Aan een oud specerijenrek in onze keuken hangt al zo lang we ons kunnen herinneren een nog oudere speculaasplank, ooit verworven in een stadje aan het IJsselmeer. Een speculaasplank… Nou én? Nooit ofte nimmer hebben we overwogen het een speculoosplank te noemen, laat staan wat Lotus in petto heeft.
Zeg maar dag tegen “speculoos” van Lotus. Dat bedrijf wil “internationaal” gaan met een passende hertaling van het bekende koekje. We vernemen:
Vandaag staat enkel nog in België, Nederland en Frankrijk Lotus Speculoos op de verpakking. Elders gebeurt dat onder de naam Biscoff: een samentrekking van de woorden biscuit en coffee.

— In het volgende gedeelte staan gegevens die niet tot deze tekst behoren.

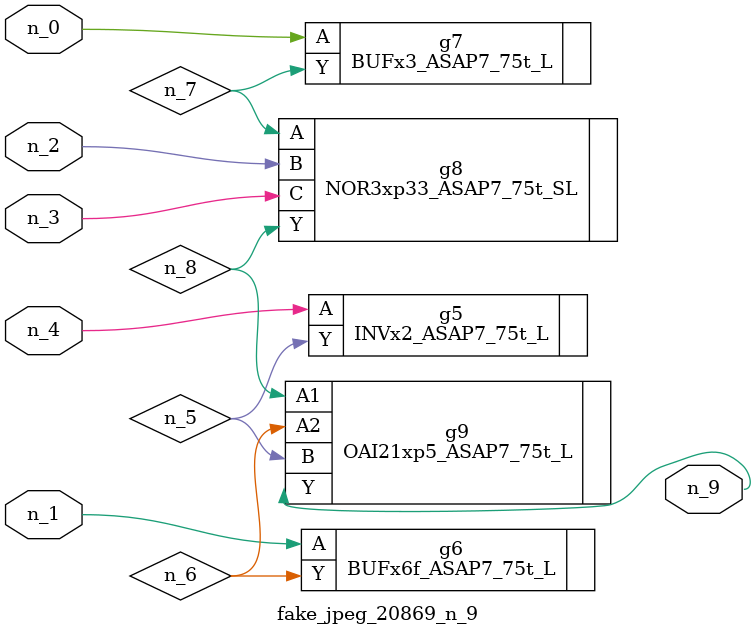
<source format=v>
module fake_jpeg_20869_n_9 (n_3, n_2, n_1, n_0, n_4, n_9);

input n_3;
input n_2;
input n_1;
input n_0;
input n_4;

output n_9;

wire n_8;
wire n_6;
wire n_5;
wire n_7;

INVx2_ASAP7_75t_L g5 ( 
.A(n_4),
.Y(n_5)
);

BUFx6f_ASAP7_75t_L g6 ( 
.A(n_1),
.Y(n_6)
);

BUFx3_ASAP7_75t_L g7 ( 
.A(n_0),
.Y(n_7)
);

NOR3xp33_ASAP7_75t_SL g8 ( 
.A(n_7),
.B(n_2),
.C(n_3),
.Y(n_8)
);

OAI21xp5_ASAP7_75t_L g9 ( 
.A1(n_8),
.A2(n_6),
.B(n_5),
.Y(n_9)
);


endmodule
</source>
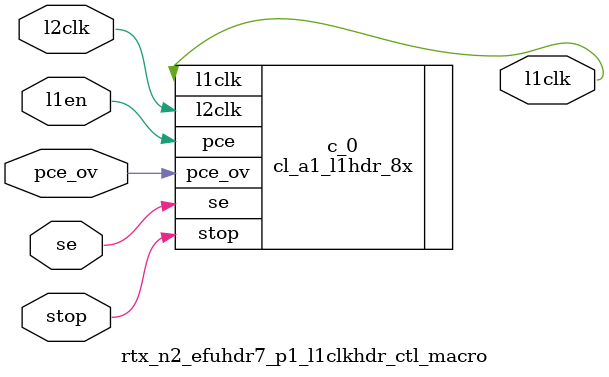
<source format=v>






module rtx_n2_efuhdr7_p1_l1clkhdr_ctl_macro (
  l2clk, 
  l1en, 
  pce_ov, 
  stop, 
  se, 
  l1clk);


  input l2clk;
  input l1en;
  input pce_ov;
  input stop;
  input se;
  output l1clk;



 

cl_a1_l1hdr_8x c_0 (


   .l2clk(l2clk),
   .pce(l1en),
   .l1clk(l1clk),
  .se(se),
  .pce_ov(pce_ov),
  .stop(stop)
);



endmodule









</source>
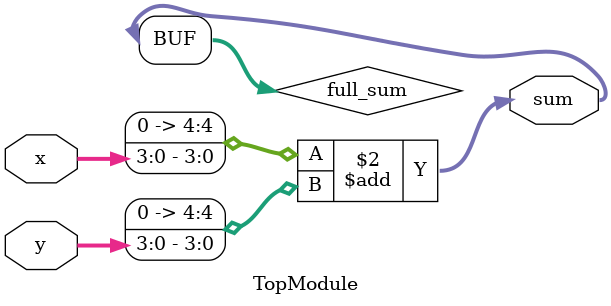
<source format=sv>
module TopModule (
    input  logic [3:0] x,
    input  logic [3:0] y,
    output logic [4:0] sum
);

    logic [4:0] full_sum;

    always @(*) begin
        full_sum = {1'b0, x} + {1'b0, y}; // Perform 4-bit addition with overflow
    end

    assign sum = full_sum; // Assign the result to the output

endmodule
</source>
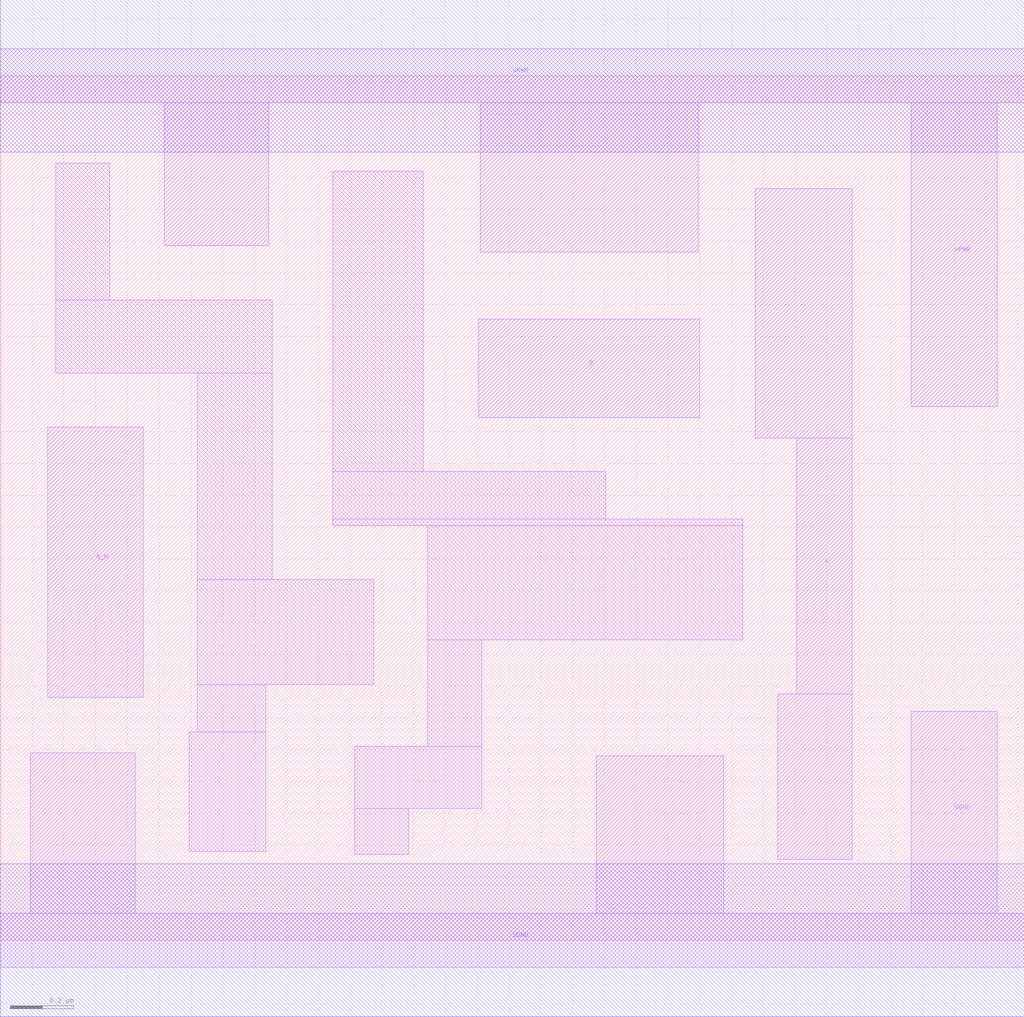
<source format=lef>
# Copyright 2020 The SkyWater PDK Authors
#
# Licensed under the Apache License, Version 2.0 (the "License");
# you may not use this file except in compliance with the License.
# You may obtain a copy of the License at
#
#     https://www.apache.org/licenses/LICENSE-2.0
#
# Unless required by applicable law or agreed to in writing, software
# distributed under the License is distributed on an "AS IS" BASIS,
# WITHOUT WARRANTIES OR CONDITIONS OF ANY KIND, either express or implied.
# See the License for the specific language governing permissions and
# limitations under the License.
#
# SPDX-License-Identifier: Apache-2.0

VERSION 5.5 ;
NAMESCASESENSITIVE ON ;
BUSBITCHARS "[]" ;
DIVIDERCHAR "/" ;
MACRO sky130_fd_sc_hd__and2b_2
  CLASS CORE ;
  SOURCE USER ;
  ORIGIN  0.000000  0.000000 ;
  SIZE  3.220000 BY  2.720000 ;
  SYMMETRY X Y R90 ;
  SITE unithd ;
  PIN A_N
    ANTENNAGATEAREA  0.126000 ;
    DIRECTION INPUT ;
    USE SIGNAL ;
    PORT
      LAYER li1 ;
        RECT 0.150000 0.765000 0.450000 1.615000 ;
    END
  END A_N
  PIN B
    ANTENNAGATEAREA  0.126000 ;
    DIRECTION INPUT ;
    USE SIGNAL ;
    PORT
      LAYER li1 ;
        RECT 1.505000 1.645000 2.200000 1.955000 ;
    END
  END B
  PIN X
    ANTENNADIFFAREA  0.445500 ;
    DIRECTION OUTPUT ;
    USE SIGNAL ;
    PORT
      LAYER li1 ;
        RECT 2.375000 1.580000 2.680000 2.365000 ;
        RECT 2.445000 0.255000 2.680000 0.775000 ;
        RECT 2.505000 0.775000 2.680000 1.580000 ;
    END
  END X
  PIN VGND
    DIRECTION INOUT ;
    SHAPE ABUTMENT ;
    USE GROUND ;
    PORT
      LAYER li1 ;
        RECT 0.000000 -0.085000 3.220000 0.085000 ;
        RECT 0.095000  0.085000 0.425000 0.590000 ;
        RECT 1.875000  0.085000 2.275000 0.580000 ;
        RECT 2.865000  0.085000 3.135000 0.720000 ;
    END
    PORT
      LAYER met1 ;
        RECT 0.000000 -0.240000 3.220000 0.240000 ;
    END
  END VGND
  PIN VPWR
    DIRECTION INOUT ;
    SHAPE ABUTMENT ;
    USE POWER ;
    PORT
      LAYER li1 ;
        RECT 0.000000 2.635000 3.220000 2.805000 ;
        RECT 0.515000 2.185000 0.845000 2.635000 ;
        RECT 1.510000 2.165000 2.195000 2.635000 ;
        RECT 2.865000 1.680000 3.135000 2.635000 ;
    END
    PORT
      LAYER met1 ;
        RECT 0.000000 2.480000 3.220000 2.960000 ;
    END
  END VPWR
  OBS
    LAYER li1 ;
      RECT 0.175000 1.785000 0.855000 2.015000 ;
      RECT 0.175000 2.015000 0.345000 2.445000 ;
      RECT 0.595000 0.280000 0.835000 0.655000 ;
      RECT 0.620000 0.655000 0.835000 0.805000 ;
      RECT 0.620000 0.805000 1.175000 1.135000 ;
      RECT 0.620000 1.135000 0.855000 1.785000 ;
      RECT 1.045000 1.305000 2.335000 1.325000 ;
      RECT 1.045000 1.325000 1.905000 1.475000 ;
      RECT 1.045000 1.475000 1.330000 2.420000 ;
      RECT 1.115000 0.270000 1.285000 0.415000 ;
      RECT 1.115000 0.415000 1.515000 0.610000 ;
      RECT 1.345000 0.610000 1.515000 0.945000 ;
      RECT 1.345000 0.945000 2.335000 1.305000 ;
  END
END sky130_fd_sc_hd__and2b_2
END LIBRARY

</source>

Topman Boone wil die naam nu overal gebruiken om van zijn speculoos een ‘global brand’ te maken. Dat betekent dat de naam ‘speculoos’ in ons land en in onze buurlanden verdwijnt.
Eerst dachten we nog dat Lotus eindelijk het licht gezien had door naam te willen wijzigen – speculoos is immers niet de juiste benaming – tot we de rest van het verhaal lazen. “Rebranding“, noemt men dit, oftewel mondialiseren. “Biscoff” zou beter in de mond liggen bij anderstaligen. Zeg dus in de toekomst: een biscoffplank, een biscoffvent, een biscoffpop, een biscoffpudding, een biscofftiramisu… En Sinterklaas die strooit over heel de wereld – begeleid door een zwartloze Piet – biscoffbrokken…
Waarmee we tot onze taal – het Nederlands – komen en de naam “speculoos“. Dié is sowieso fout: de juiste naam is “speculaas“. Waar die “oo” vandaag komt, leest u iets verder in dit artikel.
Wikipedia legt de oorsprong als volgt uit:
“Volgens het Woordenboek der Nederlandsche Taal is speculaas een jongere vorm van speculatie (of ook: speculaat), een vorm die thans alleen nog gewestelijk voorkomt. Er zijn meerdere verklaringen voor het woord speculaas:
Het Latijnse woord speculator (‘hij die alles ziet’) als equivalent van het oudgriekse epískopos ( = bisschop); wat tevens de bijnaam is van Sint-Nicolaas hoewel dit erg ver gezocht is. De verbinding van de de heilige Nicolaas met het sinterklaasfeest beperkt zich alleen maar tot het geven van geschenken conform de legende om de heilige. Alle andere gebruiken incluis zwartepiet, de witte schimmel, de rode kleding etc zijn van heidense oorsprong zoals ook de speculaaspop.
De speculaaspop was een middel om aan te zeggen dat men een vrouw als potentiele bruid zag. Dat is de oorspronkelijke betekenis die ook in het duitse “lebkuchen” liefdeskoek of levenskoek tot uitdrukking komt en die vaak in een hartvorm inde advent gegeven werd ; De figuren op de speculaaspop zoals de levensboom , het paartje en de man die een boom plant zijn duidelijke verwijzingen naar dit gebruik.
Het Latijnse woord speculum (spiegel), omdat een speculaaspop het spiegelbeeld is van de afbeelding op de koekplank (= ‘prent’) waarmee het gevormd wordt (dit is de meest aangenomen verklaring);
In ouder Nederlands betekende speculatie “overdenking” of “vermoeden”. De koek werd daarom (mogelijk schertsend) speculatie genoemd omdat het oorspronkelijk een gebak voor fijnproevers was. Speculatie in de betekenis “veronderstellen” of “bedenken” kan impliceren dat het gebak een soort “fantasiegoed” zou zijn.[2]
Er zou ook een verband kunnen zijn met specerij, een verwijzing naar de kruiden die speculaas typeren.”
We leren bij dezelfde bron ook dat in feite Brussel weer eens verantwoordelijk is voor een verbastering van het Nederlands: “De 19e-eeuwse Vlaamse naam voor speculaas, speculaus, verwerd in de 20e eeuw in Brussel tot het belgicisme ‘speculoos'”
De speculatie ligt voor de hand: b.g. uitleg komt overeen met de uitspraak van “au” door Franstaligen, nl. “oo”. Eerst verbasteren ze de “aa” naar “au” en dan spreken ze de “au” op zijn Frans uit: “oo“. Vandaar “speculoos“. Een belgicisme… een anachronisme…
Onze redactie blijft halsstarrig bij “speculaas“. Niets verplicht u de gemondialiseerde versie van Lotus te kopen.